Photographer: Kelvin Ma/Bloomberg

Here’s a Really Expensive Way to Start Your Own Business

MBA programs push entrepreneurial skills employers don’t want.

When Sarah Rumbaugh enrolled at the University of Virginia Darden School of Business in 2013, she planned to launch her own business soon after graduation. The MBA, she figured, would provide her with the skills to help her do that and build a network of contacts. Darden’s program, which includes an incubator for student-run startups, venture capital workshops, and design courses, appealed to her. “If someone taught you how to play basketball from a textbook, you wouldn’t learn to play basketball,” she says.

Rumbaugh followed through on her plan a year before completing the program. In 2014 she co-founded, a recruiting platform that matches graduate degree recipients with employers. Over the past three years the venture has received $1.2 million in funding—she declines to name the investors—and has landed several big clients, including American Express, L’Oréal, and Under Armour.

Chart: Top Schools for Entrepreneurs

Darden is among a handful of the U.S.’s top business schools, along with MIT’s Sloan School of Management and Stanford Graduate School of Business, that are trying to attract students like Rumbaugh by offering entrepreneur-focused programs. “We have labs, we have studios, we have accelerators and hackathons,” says Bill Aulet, managing director of the Martin Trust Center for MIT Entrepreneurship, which offers Sloan students courses, programs, and resources that encourage them to start their own business.

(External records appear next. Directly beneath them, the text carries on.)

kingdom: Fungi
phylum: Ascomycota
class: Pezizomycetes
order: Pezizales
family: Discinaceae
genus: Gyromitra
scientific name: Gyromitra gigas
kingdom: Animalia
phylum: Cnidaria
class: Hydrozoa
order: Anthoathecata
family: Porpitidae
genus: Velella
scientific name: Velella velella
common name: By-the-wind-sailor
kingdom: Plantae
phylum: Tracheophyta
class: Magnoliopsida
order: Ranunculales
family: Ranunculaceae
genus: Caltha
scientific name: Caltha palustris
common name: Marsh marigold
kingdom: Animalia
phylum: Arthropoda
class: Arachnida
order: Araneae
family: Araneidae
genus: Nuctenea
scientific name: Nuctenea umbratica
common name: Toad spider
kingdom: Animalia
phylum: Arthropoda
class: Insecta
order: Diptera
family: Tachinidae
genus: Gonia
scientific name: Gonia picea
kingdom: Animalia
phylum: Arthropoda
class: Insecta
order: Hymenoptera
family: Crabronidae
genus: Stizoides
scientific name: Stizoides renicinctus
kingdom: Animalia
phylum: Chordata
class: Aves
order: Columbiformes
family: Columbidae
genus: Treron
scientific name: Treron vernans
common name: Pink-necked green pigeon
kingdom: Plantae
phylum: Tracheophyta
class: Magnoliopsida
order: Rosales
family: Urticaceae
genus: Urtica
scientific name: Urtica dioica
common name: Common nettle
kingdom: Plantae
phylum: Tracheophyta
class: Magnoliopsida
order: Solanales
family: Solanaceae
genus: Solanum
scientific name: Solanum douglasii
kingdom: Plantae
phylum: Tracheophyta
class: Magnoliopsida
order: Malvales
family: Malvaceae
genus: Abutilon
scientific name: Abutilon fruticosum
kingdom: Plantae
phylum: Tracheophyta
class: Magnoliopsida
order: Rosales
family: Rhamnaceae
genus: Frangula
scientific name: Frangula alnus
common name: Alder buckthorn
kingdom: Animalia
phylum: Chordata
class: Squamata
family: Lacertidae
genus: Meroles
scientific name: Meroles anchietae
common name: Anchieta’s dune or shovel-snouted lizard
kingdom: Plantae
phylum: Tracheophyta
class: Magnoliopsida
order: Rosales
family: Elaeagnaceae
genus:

For students planning to pursue a more traditional career with a bank or consultant, such programs aren’t much of a selling point. Recruiters say the skills they emphasize—creativity, collaboration, or storytelling—are the least desired by bigger, established employers. That’s the finding from a survey conducted each of the past three years by Bloomberg of more than 1,000 corporate recruiters who place MBAs. Big and even midsize companies want to hire graduates who demonstrate qualities like leadership and strategic thinking, recruiters say.

Attributes that typify a great entrepreneur can make for a lousy hire, says Derick Kurdy, who works for Johnson & Johnson’s procurement team in New Jersey. In a typical year his team recruits about a dozen MBA graduates. “A lot of entrepreneurs don’t like to be told what to do,” he says. They get bored easily and don’t always mesh well with corporate culture. In a large organization, he says, “sometimes you just have to do what’s asked of you.”

Entrepreneurship carries a stigma of being less well-defined, says Michelle Hardy, director of MBA employer and alumni engagement at the University of Texas at Austin McCombs School of Business. About a third of the school’s graduates annually join tech companies, she says, and many of those employers “like the entrepreneurial spirit.” That can include being self-driven, resilient, and unafraid to take risks—useful and necessary qualities in many industries, Hardy says. “We’re not just preparing students for that first job out of B-school, we are preparing them for their second and third job, too.”

Most MBA graduates go to work for big companies in consulting, finance, technology, and consumer products. Of the 118 international and U.S. MBA programs ranked by Bloomberg in 2016, the median school had only 3 percent of its graduates starting businesses. Stanford had one of the highest rates, at 16 percent. “It’s a really costly way to go start a business,” says J&J’s Kurdy, given tuition and fees at the top-ranked schools. A standard two-year program at a top-10 school costs about $300,000, when including forgone wages.

B-school officials say the push to create entrepreneur-focused programs is driven by demand in the marketplace and by incoming students who grew up in a culture that idolizes self-starters such as Inc.’s Jeff Bezos and Facebook Inc.’s Mark Zuckerberg.

Before enrolling in 2012 at MIT Sloan, Elad Shoushan had worked as a software engineer at GE Healthcare and other companies. He wanted to start his own tech firm and settled on the Sloan MBA program specifically because of its entrepreneurship offerings. Shoushan founded his Boston-based startup, Ready4, in 2013, and he’s raised $15 million from venture capital firms. The skills that helped him start the company, he argues, should be valued more by recruiters and Big Business. “I would prefer any person who went through this process to come and work for us.”

The bottom line: At the median U.S. MBA program, only 3 percent of graduates go on to start their own business soon after finishing school.